5. To set or fix, as a price or value. [Obs.] Shak. Pitched battle, a general battle; a battle in which the hostile forces have fixed positions; — in distinction from a skirmish. — To pitch into, to attack; to assault; to abuse. [Slang]

PITCH
Pitch, v. i.

1. To fix or place a tent or temporary habitation; to encamp. "Laban with his brethren pitched in the Mount of Gilead." Gen. xxxi. 25.

2. To light; to settle; to come to rest from flight. The tree whereon they [the bees] pitch. Mortimer.

3. To fix one's choise; — with on or upon. Pitch upon the best course of life, and custom will render it the more easy. Tillotson.

4. To plunge or fall; esp., to fall forward; to decline or slope; as, to pitch from a precipice; the vessel pitches in a heavy sea; the field pitches toward the east. Pitch and pay, an old aphorism which inculcates ready-money payment, or payment on delivery of goods. Shak.

PITCH
Pitch, n.

1. A throw; a toss; a cast, as of something from the hand; as, a good pitch in quoits.
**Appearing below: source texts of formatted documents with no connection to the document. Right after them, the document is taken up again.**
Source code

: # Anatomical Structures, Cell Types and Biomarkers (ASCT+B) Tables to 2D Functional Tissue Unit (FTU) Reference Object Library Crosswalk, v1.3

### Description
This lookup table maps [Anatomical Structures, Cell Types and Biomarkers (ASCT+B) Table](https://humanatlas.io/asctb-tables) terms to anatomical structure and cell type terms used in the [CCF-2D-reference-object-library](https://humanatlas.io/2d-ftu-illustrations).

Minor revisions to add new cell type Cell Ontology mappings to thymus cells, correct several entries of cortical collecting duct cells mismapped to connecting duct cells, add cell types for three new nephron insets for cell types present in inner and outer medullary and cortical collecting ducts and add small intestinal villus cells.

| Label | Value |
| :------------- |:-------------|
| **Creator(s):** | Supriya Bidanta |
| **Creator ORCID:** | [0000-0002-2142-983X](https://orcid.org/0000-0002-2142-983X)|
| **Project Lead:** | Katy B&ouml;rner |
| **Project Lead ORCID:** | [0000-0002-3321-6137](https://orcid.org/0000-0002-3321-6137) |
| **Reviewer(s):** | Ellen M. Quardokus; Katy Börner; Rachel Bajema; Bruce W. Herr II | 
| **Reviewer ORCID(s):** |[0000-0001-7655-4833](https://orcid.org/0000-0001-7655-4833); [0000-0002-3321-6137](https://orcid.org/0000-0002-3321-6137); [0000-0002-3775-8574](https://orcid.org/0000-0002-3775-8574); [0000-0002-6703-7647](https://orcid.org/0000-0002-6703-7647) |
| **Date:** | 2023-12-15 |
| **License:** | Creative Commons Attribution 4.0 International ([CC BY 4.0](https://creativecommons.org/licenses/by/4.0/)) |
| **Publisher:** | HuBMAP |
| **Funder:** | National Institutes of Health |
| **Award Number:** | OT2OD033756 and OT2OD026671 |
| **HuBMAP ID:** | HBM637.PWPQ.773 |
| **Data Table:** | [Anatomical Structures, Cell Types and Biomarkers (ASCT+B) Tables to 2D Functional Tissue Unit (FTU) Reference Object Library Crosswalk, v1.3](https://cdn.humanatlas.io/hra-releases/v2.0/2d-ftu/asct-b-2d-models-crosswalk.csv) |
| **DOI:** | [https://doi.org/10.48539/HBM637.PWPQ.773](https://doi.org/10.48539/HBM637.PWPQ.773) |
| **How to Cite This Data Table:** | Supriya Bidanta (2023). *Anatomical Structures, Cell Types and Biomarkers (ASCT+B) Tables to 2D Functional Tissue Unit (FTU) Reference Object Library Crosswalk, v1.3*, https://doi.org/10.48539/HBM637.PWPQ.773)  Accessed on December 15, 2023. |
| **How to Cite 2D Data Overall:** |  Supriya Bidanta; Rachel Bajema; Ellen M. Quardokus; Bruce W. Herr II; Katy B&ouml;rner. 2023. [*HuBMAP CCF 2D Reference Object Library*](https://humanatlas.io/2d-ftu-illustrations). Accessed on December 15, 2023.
Pitch and toss, a game played by tossing up a coin, and calling "Heads or tails;" hence: To play pitch and toss with (anything), to be careless or trust to luck about it. "To play pitch and toss with the property of the country." G. Eliot. — Pitch farthing. See Chuck farthing, under 5th Chuck.

2. (Cricket)

Defn: That point of the ground on which the ball pitches or lights when bowled.